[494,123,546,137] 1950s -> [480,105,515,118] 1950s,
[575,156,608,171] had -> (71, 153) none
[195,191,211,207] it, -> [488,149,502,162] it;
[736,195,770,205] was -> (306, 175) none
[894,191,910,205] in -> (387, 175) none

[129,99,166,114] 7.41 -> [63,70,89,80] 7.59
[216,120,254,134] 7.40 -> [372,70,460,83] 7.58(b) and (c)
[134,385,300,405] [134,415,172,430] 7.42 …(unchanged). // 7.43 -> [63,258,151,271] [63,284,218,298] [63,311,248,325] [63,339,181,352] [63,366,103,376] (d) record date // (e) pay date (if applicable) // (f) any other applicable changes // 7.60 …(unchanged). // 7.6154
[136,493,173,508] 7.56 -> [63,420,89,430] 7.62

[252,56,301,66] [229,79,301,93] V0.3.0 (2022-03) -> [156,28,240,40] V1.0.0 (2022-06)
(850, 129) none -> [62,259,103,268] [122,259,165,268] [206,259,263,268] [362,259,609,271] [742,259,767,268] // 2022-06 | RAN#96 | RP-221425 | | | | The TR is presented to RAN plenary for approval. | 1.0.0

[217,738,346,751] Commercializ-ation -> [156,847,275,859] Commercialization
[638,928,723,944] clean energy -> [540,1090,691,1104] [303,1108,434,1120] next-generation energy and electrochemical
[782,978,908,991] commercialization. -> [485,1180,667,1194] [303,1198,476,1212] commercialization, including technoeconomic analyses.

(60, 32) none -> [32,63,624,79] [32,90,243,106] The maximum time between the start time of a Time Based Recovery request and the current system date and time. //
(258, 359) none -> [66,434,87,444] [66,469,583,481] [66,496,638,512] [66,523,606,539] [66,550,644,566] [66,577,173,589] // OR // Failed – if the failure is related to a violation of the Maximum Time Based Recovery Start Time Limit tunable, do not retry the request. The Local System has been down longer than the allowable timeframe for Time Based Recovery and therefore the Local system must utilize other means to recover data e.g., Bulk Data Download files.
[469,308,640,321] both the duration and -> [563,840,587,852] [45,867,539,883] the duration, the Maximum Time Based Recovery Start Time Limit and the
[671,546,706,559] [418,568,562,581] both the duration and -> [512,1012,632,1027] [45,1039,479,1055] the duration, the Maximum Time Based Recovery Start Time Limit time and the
◆ ◆ ◆
PROBLEM →
Starting from the line with "[136,493,173,508] 7.56 ->", write out every remaining line of the data above exactly, the final line included, and nothing before it.

WRITTEN SOLUTION →
[136,493,173,508] 7.56 -> [63,420,89,430] 7.62

[252,56,301,66] [229,79,301,93] V0.3.0 (2022-03) -> [156,28,240,40] V1.0.0 (2022-06)
(850, 129) none -> [62,259,103,268] [122,259,165,268] [206,259,263,268] [362,259,609,271] [742,259,767,268] // 2022-06 | RAN#96 | RP-221425 | | | | The TR is presented to RAN plenary for approval. | 1.0.0

[217,738,346,751] Commercializ-ation -> [156,847,275,859] Commercialization
[638,928,723,944] clean energy -> [540,1090,691,1104] [303,1108,434,1120] next-generation energy and electrochemical
[782,978,908,991] commercialization. -> [485,1180,667,1194] [303,1198,476,1212] commercialization, including technoeconomic analyses.

(60, 32) none -> [32,63,624,79] [32,90,243,106] The maximum time between the start time of a Time Based Recovery request and the current system date and time. //
(258, 359) none -> [66,434,87,444] [66,469,583,481] [66,496,638,512] [66,523,606,539] [66,550,644,566] [66,577,173,589] // OR // Failed – if the failure is related to a violation of the Maximum Time Based Recovery Start Time Limit tunable, do not retry the request. The Local System has been down longer than the allowable timeframe for Time Based Recovery and therefore the Local system must utilize other means to recover data e.g., Bulk Data Download files.
[469,308,640,321] both the duration and -> [563,840,587,852] [45,867,539,883] the duration, the Maximum Time Based Recovery Start Time Limit and the
[671,546,706,559] [418,568,562,581] both the duration and -> [512,1012,632,1027] [45,1039,479,1055] the duration, the Maximum Time Based Recovery Start Time Limit time and the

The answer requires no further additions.